Argh!  I really *should* be writing an essay, and I really *should* 
leave this to the better-qualified among us, but...   Ok.  I have no 
real basis for saying this, as I've never studied Persuasion or 
Northanger Abbey, only read them numerous times, and you say that 
your teachers were good but - I would want a HUGE amount of trust in 
the teacher to accept that Anne Elliot's family was based on Jane 
Austen's and that Anne was largely Jane herself.  I'm actually very 
fond of Anne as a character, but there is no way that anyone who 
writes in as acerbic a manner as JA could be thought to be like Anne! 
Not to mention the fact that Jane and Cassandra (her sister) were 
extremely close, and there are no other family similarities that I 
could see.  Oh, I suppose except for the fact that JA was a favourite 
aunt in her family.

And about Mary, well, I guess it's always a case of differing 
mileage, but I think it's pretty clear from the book that the whole 
point was that there was nothing at all wrong with her health - she's 
shown time and again to be perfectly full of energy when there's 
something she wants to do. (The demanding to come on the "long walk" 
when Captain W. et al are going, and only getting exhausted when she 
sees that Charles wants to go visit his unacceptable-to-her-cousins 
springs to mind.)  But I do think I take strong exception to the 
string of nasty adjectives ending in "spinster" in your description 
of JA/Anne Elliot.  Not that I qualify myself, you understand - I'd 
be in the category of "fallen woman" probably, as a  divorcee. :)

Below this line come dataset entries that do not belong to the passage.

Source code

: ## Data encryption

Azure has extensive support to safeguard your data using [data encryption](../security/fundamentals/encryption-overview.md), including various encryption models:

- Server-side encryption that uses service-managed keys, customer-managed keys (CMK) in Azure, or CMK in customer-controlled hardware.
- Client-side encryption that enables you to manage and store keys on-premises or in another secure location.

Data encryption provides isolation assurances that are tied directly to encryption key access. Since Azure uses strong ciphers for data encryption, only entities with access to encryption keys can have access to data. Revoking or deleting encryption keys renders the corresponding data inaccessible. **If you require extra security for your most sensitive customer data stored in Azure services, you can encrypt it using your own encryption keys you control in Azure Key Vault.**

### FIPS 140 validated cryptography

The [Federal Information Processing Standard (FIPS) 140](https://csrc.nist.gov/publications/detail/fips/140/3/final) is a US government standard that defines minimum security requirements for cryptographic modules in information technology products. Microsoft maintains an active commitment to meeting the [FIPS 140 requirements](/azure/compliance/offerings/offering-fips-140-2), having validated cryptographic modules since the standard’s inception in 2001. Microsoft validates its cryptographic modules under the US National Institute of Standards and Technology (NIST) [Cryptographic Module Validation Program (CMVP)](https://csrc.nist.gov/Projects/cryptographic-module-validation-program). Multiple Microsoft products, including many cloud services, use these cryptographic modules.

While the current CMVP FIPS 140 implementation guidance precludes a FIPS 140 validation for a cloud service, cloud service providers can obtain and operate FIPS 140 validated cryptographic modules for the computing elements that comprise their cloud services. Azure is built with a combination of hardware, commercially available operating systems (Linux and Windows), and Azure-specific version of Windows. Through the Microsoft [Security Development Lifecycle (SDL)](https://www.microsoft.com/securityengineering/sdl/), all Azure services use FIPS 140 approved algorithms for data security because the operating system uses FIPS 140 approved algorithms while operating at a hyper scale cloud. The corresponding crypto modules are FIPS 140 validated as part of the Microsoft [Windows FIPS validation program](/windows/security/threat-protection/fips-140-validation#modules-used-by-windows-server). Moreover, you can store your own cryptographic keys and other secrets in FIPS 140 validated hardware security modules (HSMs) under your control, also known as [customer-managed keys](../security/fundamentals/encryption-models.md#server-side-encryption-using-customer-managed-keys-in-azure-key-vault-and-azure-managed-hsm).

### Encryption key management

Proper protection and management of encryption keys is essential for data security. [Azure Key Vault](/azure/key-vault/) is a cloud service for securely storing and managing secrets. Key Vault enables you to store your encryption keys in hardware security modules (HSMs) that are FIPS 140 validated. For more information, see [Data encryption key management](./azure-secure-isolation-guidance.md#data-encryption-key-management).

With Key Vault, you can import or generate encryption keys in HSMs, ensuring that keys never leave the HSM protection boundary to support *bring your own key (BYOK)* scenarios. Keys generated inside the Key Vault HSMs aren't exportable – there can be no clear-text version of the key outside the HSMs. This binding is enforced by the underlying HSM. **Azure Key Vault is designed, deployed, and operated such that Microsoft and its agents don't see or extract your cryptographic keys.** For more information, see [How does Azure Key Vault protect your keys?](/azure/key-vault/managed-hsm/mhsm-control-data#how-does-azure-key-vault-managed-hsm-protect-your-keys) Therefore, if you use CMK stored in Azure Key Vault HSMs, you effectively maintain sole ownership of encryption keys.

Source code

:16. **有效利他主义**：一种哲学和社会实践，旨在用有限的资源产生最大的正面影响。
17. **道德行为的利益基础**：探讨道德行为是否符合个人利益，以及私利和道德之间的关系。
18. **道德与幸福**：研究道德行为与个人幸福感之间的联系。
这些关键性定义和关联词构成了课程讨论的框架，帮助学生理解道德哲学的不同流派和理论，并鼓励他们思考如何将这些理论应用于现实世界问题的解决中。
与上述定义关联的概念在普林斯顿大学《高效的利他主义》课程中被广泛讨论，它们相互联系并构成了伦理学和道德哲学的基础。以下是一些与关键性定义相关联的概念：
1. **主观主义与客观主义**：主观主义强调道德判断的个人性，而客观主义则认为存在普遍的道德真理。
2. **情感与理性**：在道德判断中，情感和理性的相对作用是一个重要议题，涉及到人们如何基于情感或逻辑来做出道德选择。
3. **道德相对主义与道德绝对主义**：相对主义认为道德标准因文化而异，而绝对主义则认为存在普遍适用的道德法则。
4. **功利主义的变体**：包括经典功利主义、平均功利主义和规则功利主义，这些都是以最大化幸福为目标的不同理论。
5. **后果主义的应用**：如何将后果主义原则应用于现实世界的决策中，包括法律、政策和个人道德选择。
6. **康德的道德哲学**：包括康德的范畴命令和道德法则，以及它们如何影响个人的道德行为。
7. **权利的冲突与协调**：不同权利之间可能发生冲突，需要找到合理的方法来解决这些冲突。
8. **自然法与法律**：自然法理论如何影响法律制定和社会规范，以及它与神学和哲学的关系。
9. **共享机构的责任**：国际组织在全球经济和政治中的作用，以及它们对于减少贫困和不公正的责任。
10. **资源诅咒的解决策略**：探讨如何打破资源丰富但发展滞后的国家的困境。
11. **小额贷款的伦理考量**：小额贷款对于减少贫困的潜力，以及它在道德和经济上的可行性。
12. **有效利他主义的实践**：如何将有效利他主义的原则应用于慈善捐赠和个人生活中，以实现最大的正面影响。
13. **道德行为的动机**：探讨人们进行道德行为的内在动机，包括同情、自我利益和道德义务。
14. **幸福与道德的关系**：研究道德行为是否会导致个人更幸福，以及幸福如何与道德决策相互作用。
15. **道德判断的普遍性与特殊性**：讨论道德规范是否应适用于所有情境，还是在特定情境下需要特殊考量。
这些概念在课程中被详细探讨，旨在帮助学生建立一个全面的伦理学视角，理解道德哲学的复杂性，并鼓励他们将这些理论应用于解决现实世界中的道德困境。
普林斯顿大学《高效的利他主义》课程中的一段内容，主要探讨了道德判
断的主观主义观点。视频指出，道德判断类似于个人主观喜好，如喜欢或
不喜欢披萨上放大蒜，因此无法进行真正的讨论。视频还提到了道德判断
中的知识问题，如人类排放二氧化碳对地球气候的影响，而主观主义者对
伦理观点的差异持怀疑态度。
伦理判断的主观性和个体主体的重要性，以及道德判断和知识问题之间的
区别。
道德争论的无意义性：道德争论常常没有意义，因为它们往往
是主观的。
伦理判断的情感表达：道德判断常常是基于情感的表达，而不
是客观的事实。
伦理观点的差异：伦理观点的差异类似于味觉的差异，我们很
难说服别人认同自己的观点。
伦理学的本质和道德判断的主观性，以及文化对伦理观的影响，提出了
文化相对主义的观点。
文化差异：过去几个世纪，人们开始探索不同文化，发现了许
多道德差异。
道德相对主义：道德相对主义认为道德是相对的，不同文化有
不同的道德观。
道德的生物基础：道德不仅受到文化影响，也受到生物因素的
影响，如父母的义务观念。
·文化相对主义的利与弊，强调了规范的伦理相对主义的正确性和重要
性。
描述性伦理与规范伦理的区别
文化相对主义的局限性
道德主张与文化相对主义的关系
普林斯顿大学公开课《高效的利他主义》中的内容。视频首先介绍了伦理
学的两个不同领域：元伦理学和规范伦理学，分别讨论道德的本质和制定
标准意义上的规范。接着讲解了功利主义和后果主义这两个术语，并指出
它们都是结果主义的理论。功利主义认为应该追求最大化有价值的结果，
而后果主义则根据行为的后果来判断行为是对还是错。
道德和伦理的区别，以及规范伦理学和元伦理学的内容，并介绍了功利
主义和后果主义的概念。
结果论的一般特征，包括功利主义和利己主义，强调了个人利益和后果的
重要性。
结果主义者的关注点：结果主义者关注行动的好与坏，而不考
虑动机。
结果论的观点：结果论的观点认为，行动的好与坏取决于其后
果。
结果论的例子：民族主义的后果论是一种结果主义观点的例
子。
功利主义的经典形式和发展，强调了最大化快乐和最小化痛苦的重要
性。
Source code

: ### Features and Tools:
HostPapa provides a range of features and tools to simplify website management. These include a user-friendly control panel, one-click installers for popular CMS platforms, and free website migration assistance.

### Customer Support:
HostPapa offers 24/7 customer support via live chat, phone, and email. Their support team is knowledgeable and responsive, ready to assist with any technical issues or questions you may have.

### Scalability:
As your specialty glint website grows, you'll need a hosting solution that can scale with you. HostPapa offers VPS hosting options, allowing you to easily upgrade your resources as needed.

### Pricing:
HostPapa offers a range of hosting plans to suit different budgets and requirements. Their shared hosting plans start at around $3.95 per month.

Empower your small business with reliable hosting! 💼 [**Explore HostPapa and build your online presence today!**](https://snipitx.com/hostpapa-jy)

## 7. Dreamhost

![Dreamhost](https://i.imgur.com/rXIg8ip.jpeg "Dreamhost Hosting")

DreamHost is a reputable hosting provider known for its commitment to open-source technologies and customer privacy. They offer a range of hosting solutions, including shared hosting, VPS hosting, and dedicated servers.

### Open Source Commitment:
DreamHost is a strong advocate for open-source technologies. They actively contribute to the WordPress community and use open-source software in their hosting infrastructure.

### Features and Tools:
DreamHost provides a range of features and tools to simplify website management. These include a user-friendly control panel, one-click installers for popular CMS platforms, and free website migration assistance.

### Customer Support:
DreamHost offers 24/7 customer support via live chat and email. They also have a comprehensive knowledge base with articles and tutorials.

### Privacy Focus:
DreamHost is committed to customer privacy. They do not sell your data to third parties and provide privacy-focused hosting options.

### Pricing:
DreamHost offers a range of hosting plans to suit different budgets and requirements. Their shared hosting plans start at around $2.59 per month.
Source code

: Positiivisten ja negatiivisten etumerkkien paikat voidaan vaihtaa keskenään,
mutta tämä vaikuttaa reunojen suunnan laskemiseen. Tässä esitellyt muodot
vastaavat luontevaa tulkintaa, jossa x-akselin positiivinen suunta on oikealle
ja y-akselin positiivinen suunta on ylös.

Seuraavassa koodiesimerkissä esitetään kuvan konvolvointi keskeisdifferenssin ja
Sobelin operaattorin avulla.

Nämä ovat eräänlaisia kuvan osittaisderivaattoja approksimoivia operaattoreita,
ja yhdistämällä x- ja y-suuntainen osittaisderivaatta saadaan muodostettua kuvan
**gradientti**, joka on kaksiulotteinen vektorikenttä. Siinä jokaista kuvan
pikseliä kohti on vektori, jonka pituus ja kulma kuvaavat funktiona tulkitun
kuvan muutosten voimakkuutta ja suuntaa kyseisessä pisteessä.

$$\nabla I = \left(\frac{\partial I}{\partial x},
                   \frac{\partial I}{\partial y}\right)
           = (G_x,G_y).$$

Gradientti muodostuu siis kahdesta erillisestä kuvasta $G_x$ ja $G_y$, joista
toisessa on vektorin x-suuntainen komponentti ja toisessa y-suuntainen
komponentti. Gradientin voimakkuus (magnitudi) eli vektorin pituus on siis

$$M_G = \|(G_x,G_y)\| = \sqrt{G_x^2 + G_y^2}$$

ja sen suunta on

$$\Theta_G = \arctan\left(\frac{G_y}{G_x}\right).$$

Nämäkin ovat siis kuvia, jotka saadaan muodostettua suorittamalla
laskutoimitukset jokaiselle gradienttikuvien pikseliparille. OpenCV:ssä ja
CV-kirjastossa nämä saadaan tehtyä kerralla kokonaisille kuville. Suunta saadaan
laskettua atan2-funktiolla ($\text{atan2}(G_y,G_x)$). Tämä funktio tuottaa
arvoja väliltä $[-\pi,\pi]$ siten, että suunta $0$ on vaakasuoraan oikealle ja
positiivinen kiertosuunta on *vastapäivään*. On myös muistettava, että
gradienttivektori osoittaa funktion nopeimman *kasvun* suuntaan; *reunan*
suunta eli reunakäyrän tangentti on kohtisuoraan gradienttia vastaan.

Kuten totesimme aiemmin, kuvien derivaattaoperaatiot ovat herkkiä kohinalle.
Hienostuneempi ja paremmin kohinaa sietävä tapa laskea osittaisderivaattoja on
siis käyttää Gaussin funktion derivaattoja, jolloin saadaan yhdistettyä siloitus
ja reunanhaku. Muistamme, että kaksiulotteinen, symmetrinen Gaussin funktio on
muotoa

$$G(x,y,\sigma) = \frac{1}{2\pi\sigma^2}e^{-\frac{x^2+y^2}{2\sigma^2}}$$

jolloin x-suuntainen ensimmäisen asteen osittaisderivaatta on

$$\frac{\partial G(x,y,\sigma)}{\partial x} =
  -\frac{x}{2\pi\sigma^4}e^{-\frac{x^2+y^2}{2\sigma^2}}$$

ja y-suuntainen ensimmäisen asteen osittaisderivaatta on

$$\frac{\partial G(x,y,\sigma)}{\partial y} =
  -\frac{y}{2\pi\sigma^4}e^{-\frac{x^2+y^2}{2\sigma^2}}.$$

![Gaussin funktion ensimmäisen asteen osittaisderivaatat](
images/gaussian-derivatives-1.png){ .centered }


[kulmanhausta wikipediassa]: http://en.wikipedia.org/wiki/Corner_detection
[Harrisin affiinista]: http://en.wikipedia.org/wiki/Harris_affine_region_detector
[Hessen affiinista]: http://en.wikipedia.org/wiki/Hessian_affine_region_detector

Northanger Abbey - well it's like TG and what follows on from that in 
a lot of ways, IMHO.  (Thereby neatly - for once! - bringing in an 
ob- etc.)  Satire of a literary style which the author feels has gone 
a touch OTT.  But taking the mickey out of the gothic romances, 
rather than young girls, I'd have thought.


Hallie - hoping someone else will still reply, in a more lucid fashion!